The biggest mitigating factor comes from looking at the Private column. Examining the above you’ll see that we only added 2896k of private memory. That means the bulk of those extra modules we loaded were in fact sharable between programs. We like shared bytes because we don’t need additional physical memory to hold them — we can reuse the same physical memory in multiple processes. Looking closer, we in fact already know that 2320k of the private growth was the larger strings plus normal GC overshoot. That leaves 576k of added private bytes we can target for eradication.
Anyone want to guess what my #1 job is performance wise? Yup you got it in one: Find ways to reduce the number of private bytes in managed applications. We’ve come a long way on this score; in v1.1 managed code modules used to be around 40% private bytes. In Whidbey we’re about 10% private, or 90% shareable (see the numbers for mscorlib.ni above for an example).
Even with all these overheads we did a pretty darn good job right out of the gate. Remember we turned in a fabulous bottom line with zero effort even including the downsides mentioned above.

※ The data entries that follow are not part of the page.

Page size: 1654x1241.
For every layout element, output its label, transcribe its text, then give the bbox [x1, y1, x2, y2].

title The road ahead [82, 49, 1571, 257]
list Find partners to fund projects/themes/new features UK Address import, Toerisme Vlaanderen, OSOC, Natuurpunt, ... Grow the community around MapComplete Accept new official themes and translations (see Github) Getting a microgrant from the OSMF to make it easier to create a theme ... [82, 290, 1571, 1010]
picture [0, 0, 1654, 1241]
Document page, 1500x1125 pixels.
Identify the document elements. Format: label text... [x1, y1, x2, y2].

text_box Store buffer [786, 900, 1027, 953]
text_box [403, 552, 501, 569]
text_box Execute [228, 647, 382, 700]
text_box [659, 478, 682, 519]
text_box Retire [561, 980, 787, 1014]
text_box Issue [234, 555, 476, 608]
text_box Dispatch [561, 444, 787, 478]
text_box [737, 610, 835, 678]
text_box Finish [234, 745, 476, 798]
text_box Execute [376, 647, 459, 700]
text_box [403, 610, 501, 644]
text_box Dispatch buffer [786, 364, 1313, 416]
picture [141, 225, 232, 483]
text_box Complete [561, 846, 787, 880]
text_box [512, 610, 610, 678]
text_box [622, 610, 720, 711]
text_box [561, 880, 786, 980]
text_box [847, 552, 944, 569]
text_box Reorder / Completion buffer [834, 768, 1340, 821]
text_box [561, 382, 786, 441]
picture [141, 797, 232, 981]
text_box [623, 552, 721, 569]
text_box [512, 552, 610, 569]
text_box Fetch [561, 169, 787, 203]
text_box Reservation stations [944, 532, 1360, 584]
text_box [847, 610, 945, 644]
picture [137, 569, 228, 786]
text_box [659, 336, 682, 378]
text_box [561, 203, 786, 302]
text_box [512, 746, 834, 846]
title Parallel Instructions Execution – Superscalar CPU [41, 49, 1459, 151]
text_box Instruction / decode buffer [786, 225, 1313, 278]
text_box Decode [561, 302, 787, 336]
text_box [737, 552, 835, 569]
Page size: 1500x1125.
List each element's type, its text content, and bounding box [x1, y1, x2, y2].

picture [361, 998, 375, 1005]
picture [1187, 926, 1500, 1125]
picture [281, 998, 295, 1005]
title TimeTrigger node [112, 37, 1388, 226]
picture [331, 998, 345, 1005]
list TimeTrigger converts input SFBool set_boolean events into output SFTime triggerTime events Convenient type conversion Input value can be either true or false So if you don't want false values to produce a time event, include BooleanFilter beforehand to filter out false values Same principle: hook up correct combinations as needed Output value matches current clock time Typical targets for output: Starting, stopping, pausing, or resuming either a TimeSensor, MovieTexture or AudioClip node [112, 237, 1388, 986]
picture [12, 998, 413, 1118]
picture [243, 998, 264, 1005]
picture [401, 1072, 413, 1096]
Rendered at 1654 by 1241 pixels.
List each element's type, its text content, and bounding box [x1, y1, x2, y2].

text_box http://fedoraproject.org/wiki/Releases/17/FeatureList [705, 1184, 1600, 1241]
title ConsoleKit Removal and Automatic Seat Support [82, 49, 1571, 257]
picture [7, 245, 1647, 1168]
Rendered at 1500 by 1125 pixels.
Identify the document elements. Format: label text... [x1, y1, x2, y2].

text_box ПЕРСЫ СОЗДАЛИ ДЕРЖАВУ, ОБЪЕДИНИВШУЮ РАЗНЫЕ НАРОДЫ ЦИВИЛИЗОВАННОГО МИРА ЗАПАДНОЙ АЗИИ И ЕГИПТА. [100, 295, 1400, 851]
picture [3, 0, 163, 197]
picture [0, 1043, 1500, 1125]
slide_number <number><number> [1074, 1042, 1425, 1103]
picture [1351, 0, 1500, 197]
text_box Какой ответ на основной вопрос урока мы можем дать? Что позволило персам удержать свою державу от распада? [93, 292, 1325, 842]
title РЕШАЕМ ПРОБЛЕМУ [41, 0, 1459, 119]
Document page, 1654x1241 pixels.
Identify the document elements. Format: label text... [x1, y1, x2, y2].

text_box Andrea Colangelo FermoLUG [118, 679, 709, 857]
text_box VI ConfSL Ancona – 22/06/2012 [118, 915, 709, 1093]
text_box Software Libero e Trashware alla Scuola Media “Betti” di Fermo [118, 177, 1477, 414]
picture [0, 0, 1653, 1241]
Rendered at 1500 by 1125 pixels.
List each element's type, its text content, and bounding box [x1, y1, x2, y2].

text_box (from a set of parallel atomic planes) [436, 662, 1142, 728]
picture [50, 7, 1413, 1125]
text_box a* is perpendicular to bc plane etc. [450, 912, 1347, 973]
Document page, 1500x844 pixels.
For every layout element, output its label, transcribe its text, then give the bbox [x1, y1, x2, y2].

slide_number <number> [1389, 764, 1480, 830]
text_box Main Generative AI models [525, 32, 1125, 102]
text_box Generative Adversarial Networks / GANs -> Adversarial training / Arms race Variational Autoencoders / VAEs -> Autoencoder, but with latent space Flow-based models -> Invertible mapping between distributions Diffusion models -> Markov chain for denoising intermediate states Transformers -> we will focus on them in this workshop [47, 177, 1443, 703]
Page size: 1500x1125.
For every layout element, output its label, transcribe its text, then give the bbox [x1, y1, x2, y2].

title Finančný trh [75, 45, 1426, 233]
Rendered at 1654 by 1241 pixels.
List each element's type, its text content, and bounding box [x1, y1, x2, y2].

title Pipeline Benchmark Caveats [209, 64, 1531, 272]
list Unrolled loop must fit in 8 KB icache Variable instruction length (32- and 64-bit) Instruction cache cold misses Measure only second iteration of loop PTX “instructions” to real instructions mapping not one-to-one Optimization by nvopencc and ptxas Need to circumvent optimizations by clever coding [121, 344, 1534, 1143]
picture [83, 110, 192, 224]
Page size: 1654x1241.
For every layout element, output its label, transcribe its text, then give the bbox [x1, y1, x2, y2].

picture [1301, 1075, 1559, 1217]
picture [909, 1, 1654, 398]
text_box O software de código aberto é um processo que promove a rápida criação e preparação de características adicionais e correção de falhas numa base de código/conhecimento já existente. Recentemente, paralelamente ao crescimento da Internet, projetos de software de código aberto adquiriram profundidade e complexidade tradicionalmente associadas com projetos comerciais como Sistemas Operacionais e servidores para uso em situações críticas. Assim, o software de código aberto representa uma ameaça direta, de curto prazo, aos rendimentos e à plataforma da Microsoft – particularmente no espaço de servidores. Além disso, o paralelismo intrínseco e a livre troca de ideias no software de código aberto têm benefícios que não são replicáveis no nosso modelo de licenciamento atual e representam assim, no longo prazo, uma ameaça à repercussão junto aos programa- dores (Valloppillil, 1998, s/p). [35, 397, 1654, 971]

What can you learn from this? I think the main lesson is that you get the best “deal” from the CLR when you give it a meaty amount of work to do. For very small programs, if you don’t mind a few megabytes of overhead you’re fine but if you need to be tiny you’ll be disappointed. For large existing programs, you’ll be very sad indeed if you add managed code to your program to do just one very small thing — it’s not a good deal.
If you’re introducing managed code, give us something meaty and you’ll be much more pleased. Or else use the managed code at a time when space is not at a premium. The worst thing you could possibly do is add managed code to an already long startup sequence and have it do just a wee little something that’s inconvenient to do in unmanaged code. Benchmarkers keep this in mind, and I’ve I said this before but it bears repeating: If you want to make this framework look bad, or any framework for that matter, then benchmark it doing almost nothing. You can get all the badness you like that way, but it’s vacuous badness.
If you instead keep these parameters in mind and use the system thoughfully you can have great success — often with comparative ease! Personally I think this Dictionary reader, the managed version, was a tremendous success.
Thanks for reading and I hope you’ve enjoyed this series.